## [Work request]
Revise the data below by replacing every occurrence of "True or false" with "Answer true or false" and leaving everything else unchanged. Omit the pictures from your answer.

(Short-answer chart tasks)
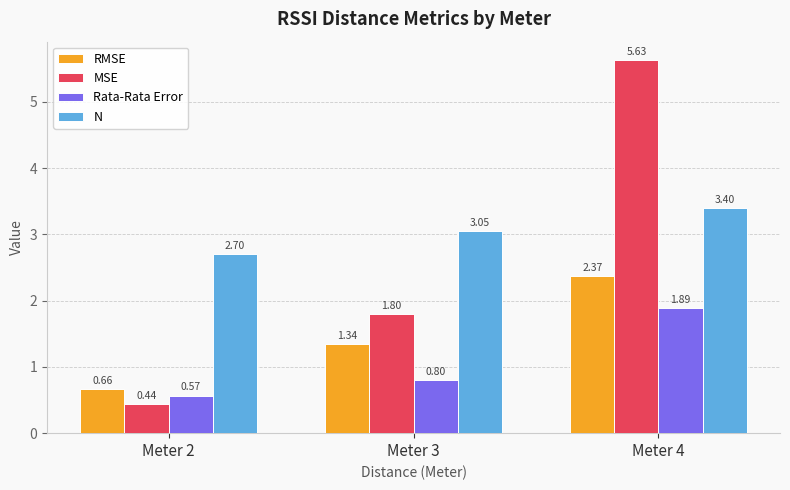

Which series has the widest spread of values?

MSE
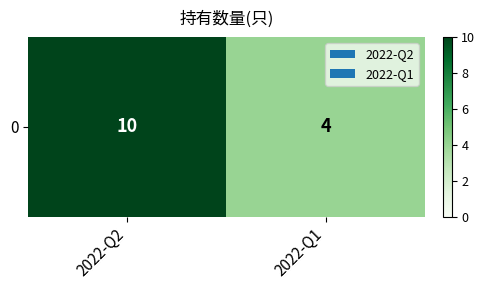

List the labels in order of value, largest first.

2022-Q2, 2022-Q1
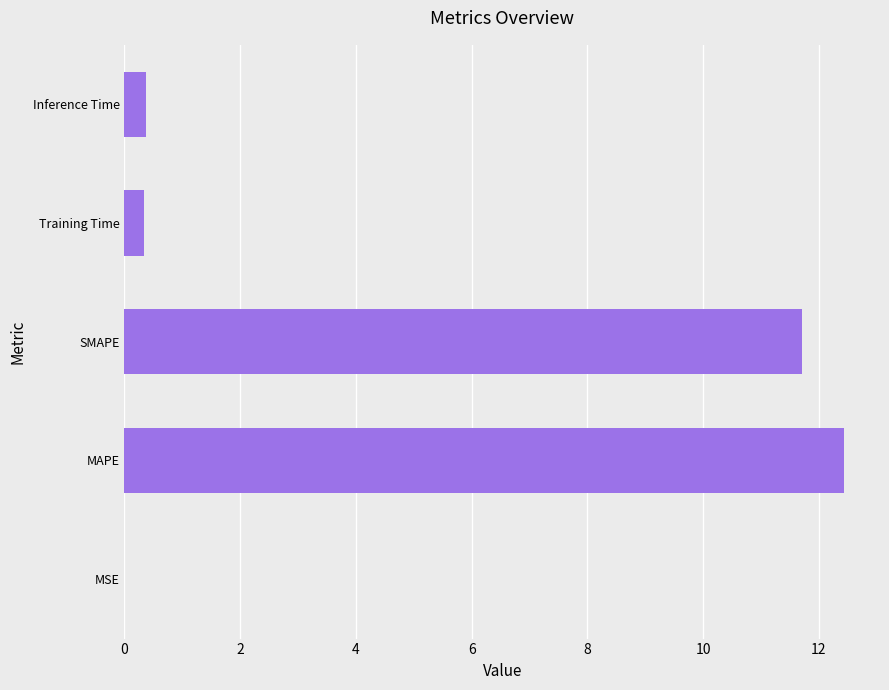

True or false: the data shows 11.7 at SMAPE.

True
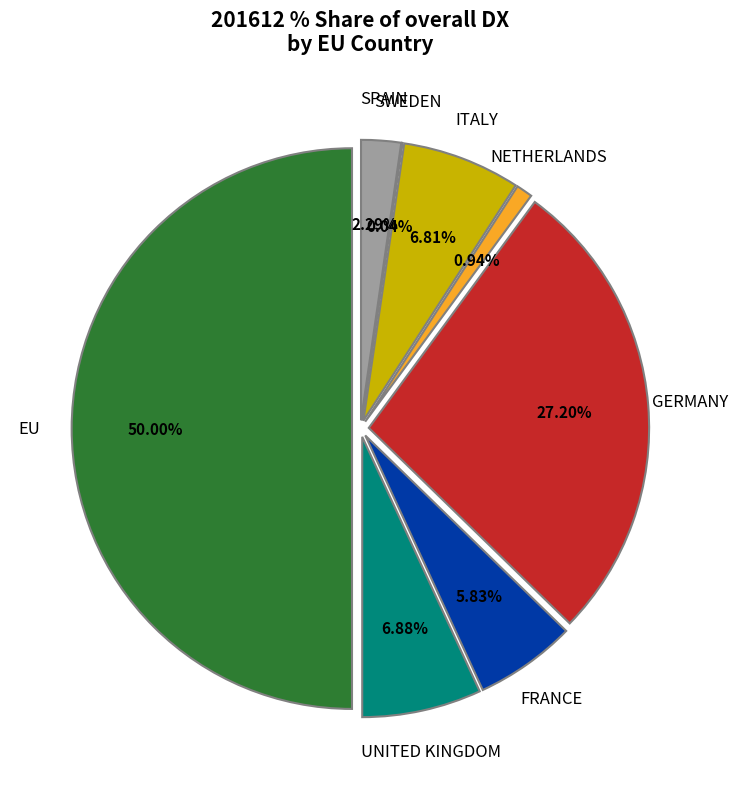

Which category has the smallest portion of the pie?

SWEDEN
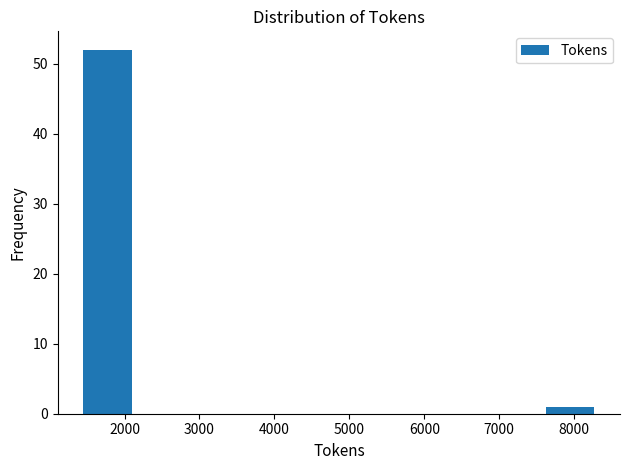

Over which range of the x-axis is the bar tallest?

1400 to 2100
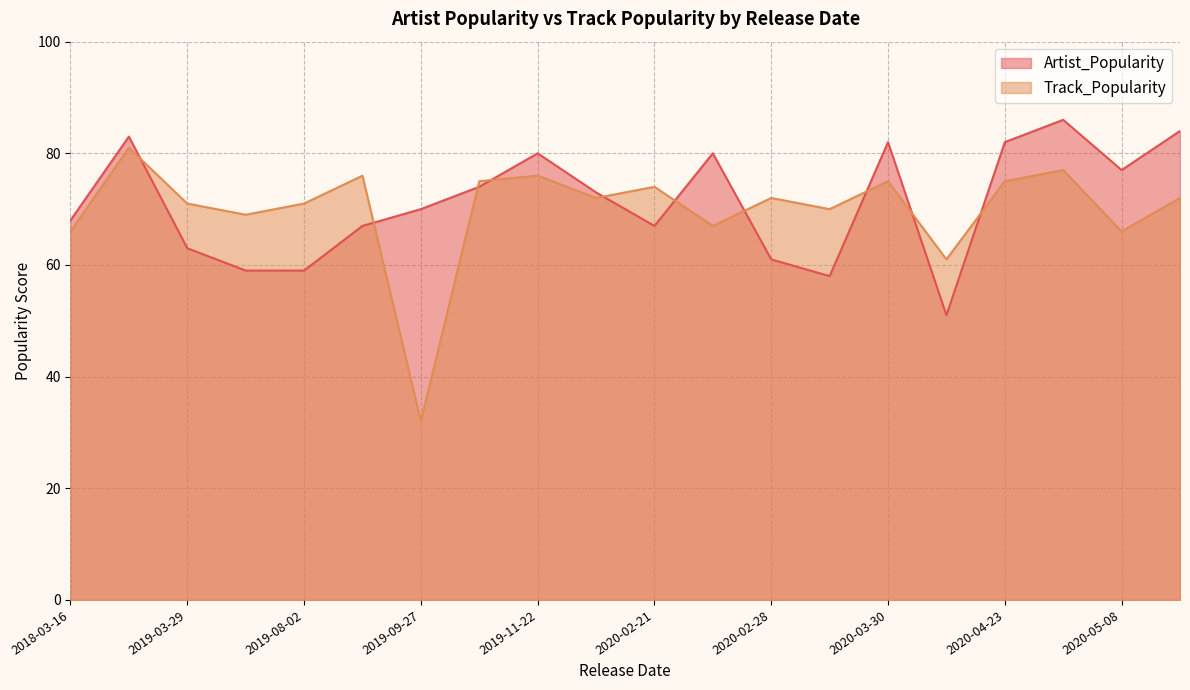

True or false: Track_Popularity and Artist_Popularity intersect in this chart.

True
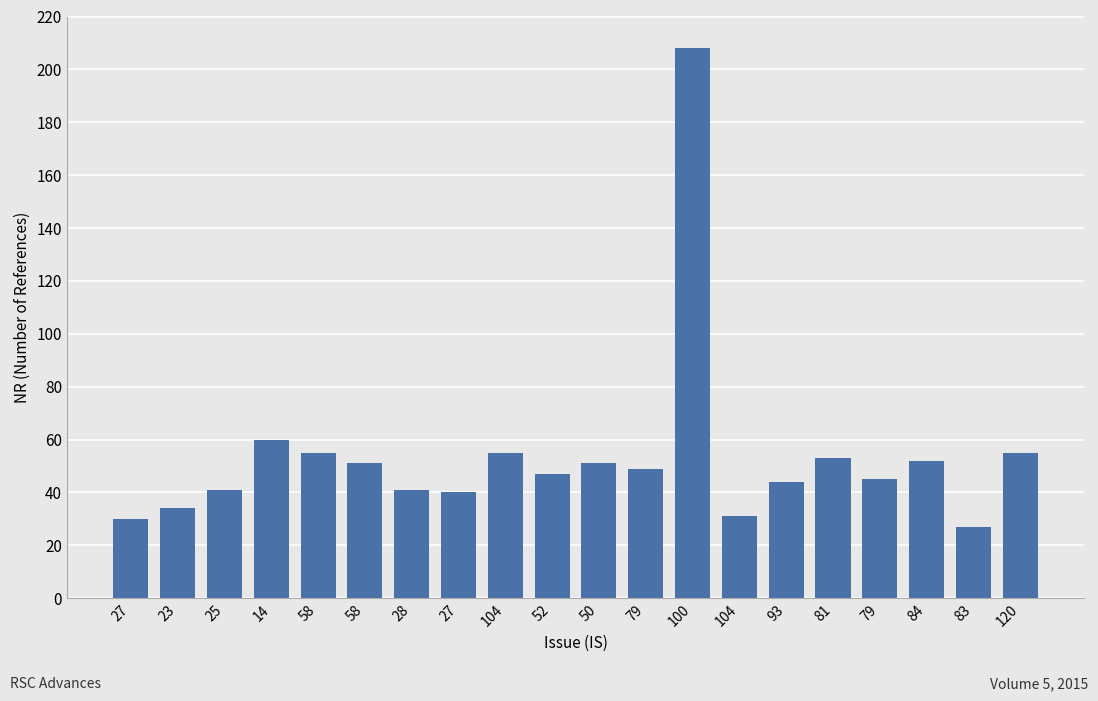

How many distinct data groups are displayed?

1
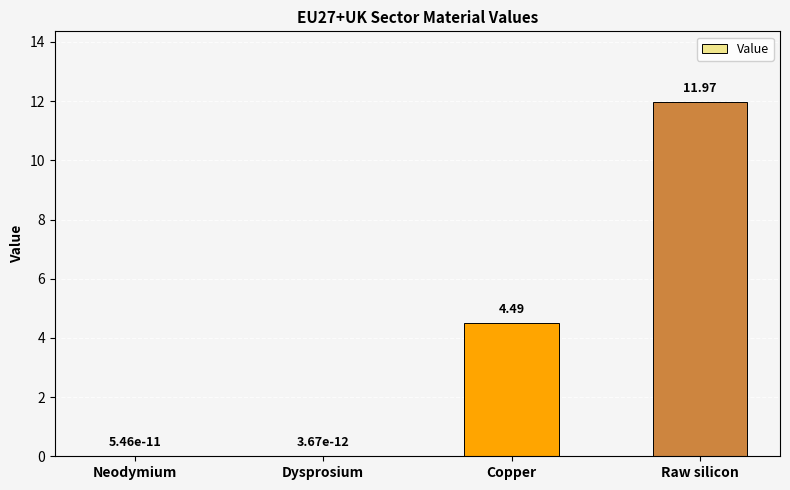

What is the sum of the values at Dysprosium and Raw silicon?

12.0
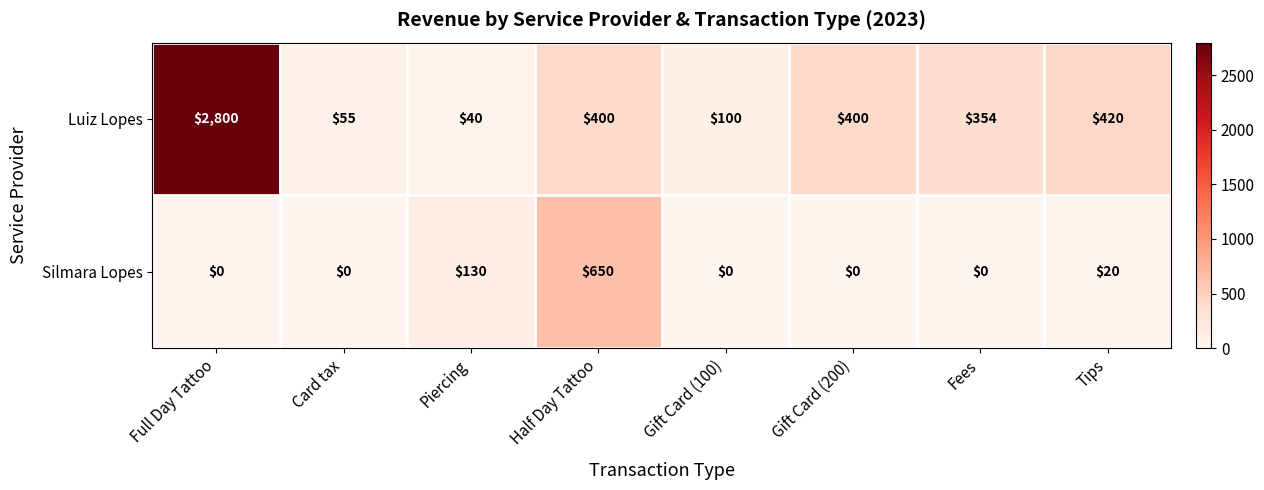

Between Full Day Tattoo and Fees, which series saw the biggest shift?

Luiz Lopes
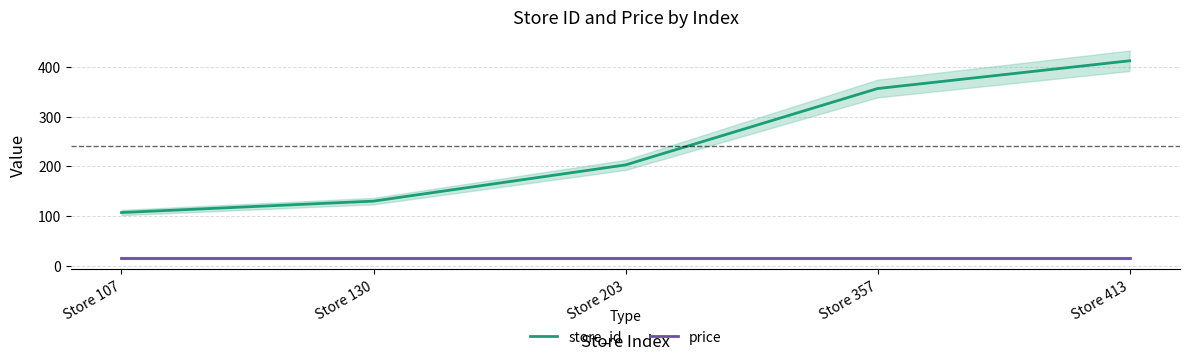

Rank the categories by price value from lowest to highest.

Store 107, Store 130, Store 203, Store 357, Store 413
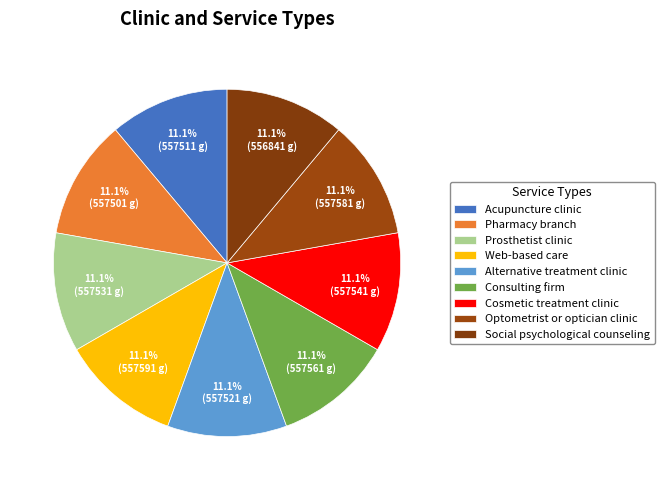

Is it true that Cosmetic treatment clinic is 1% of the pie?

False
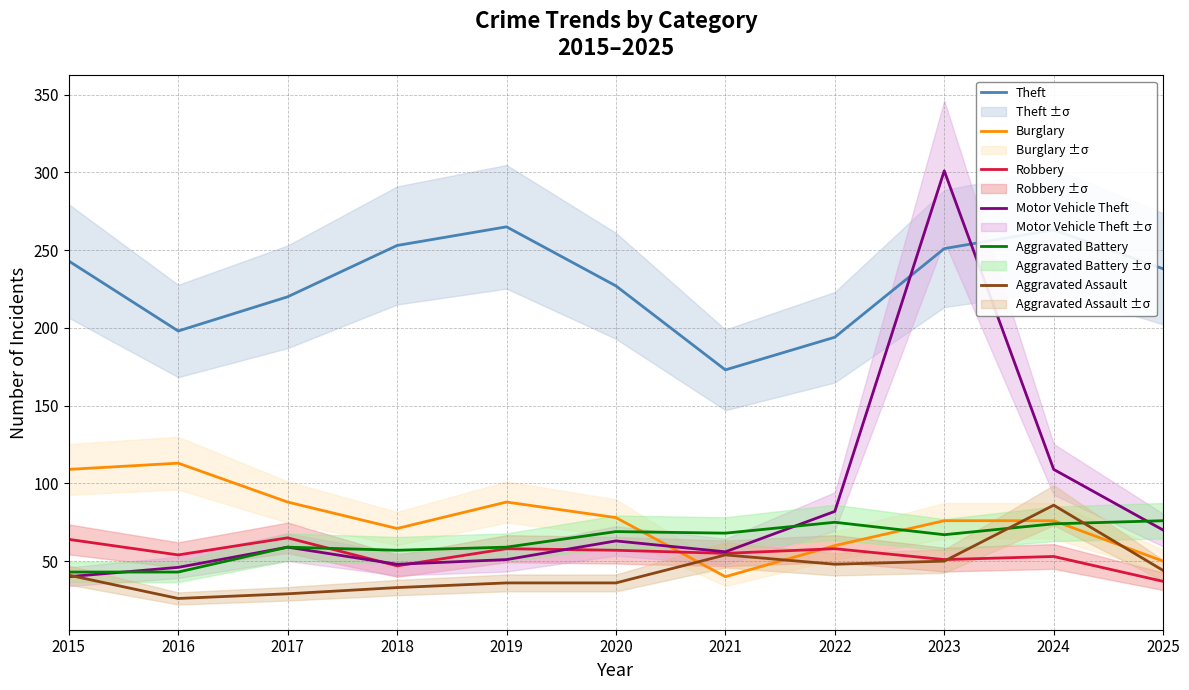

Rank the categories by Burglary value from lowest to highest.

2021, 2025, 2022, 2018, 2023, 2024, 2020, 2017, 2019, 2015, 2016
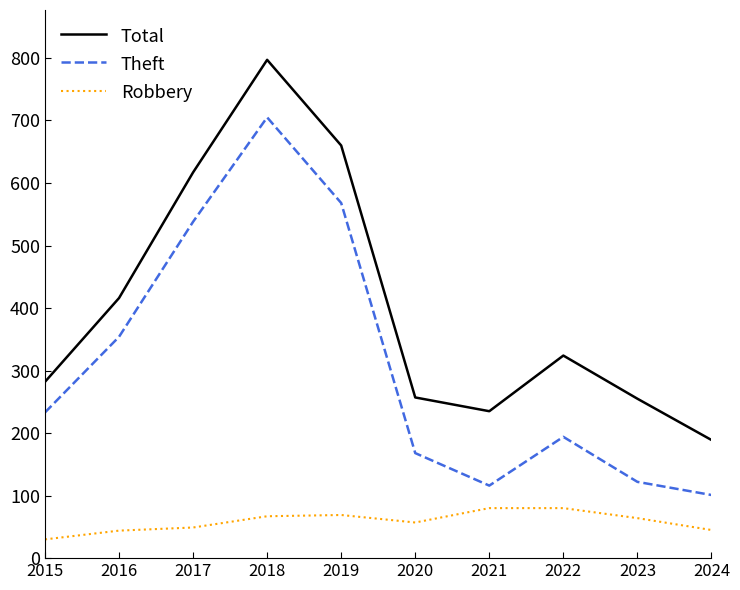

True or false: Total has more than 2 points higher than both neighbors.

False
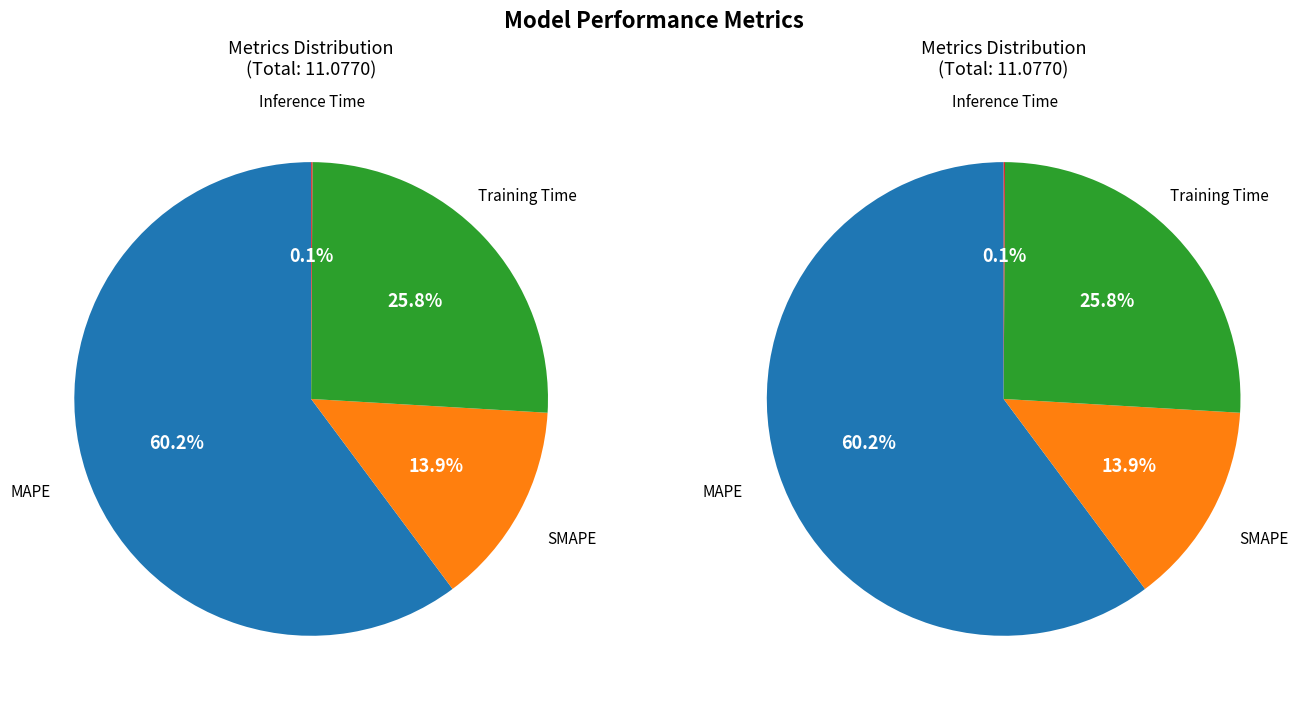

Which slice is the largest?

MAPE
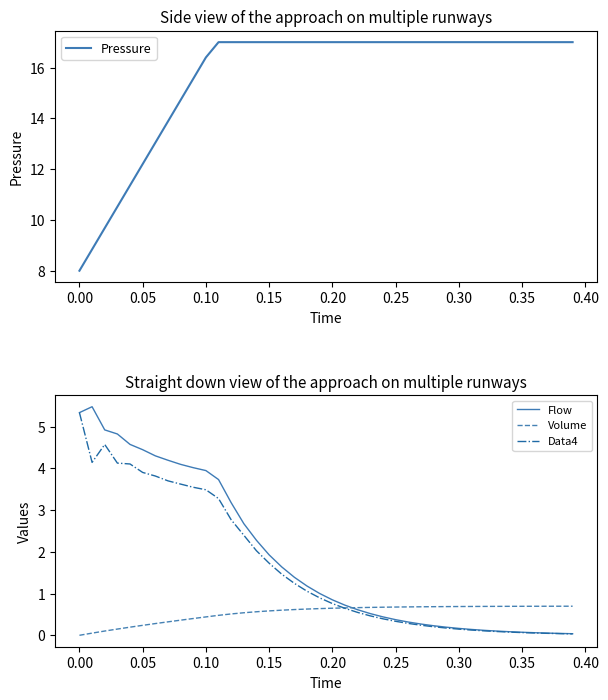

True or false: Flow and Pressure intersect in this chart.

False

## [Problem solution]
Which series has the widest spread of values?

MSE

List the labels in order of value, largest first.

2022-Q2, 2022-Q1

Answer true or false: the data shows 11.7 at SMAPE.

True

Which category has the smallest portion of the pie?

SWEDEN

Over which range of the x-axis is the bar tallest?

1400 to 2100

Answer true or false: Track_Popularity and Artist_Popularity intersect in this chart.

True

How many distinct data groups are displayed?

1

What is the sum of the values at Dysprosium and Raw silicon?

12.0

Between Full Day Tattoo and Fees, which series saw the biggest shift?

Luiz Lopes

Rank the categories by price value from lowest to highest.

Store 107, Store 130, Store 203, Store 357, Store 413

Is it true that Cosmetic treatment clinic is 1% of the pie?

False

Rank the categories by Burglary value from lowest to highest.

2021, 2025, 2022, 2018, 2023, 2024, 2020, 2017, 2019, 2015, 2016

Answer true or false: Total has more than 2 points higher than both neighbors.

False

Which slice is the largest?

MAPE

Answer true or false: Flow and Pressure intersect in this chart.

False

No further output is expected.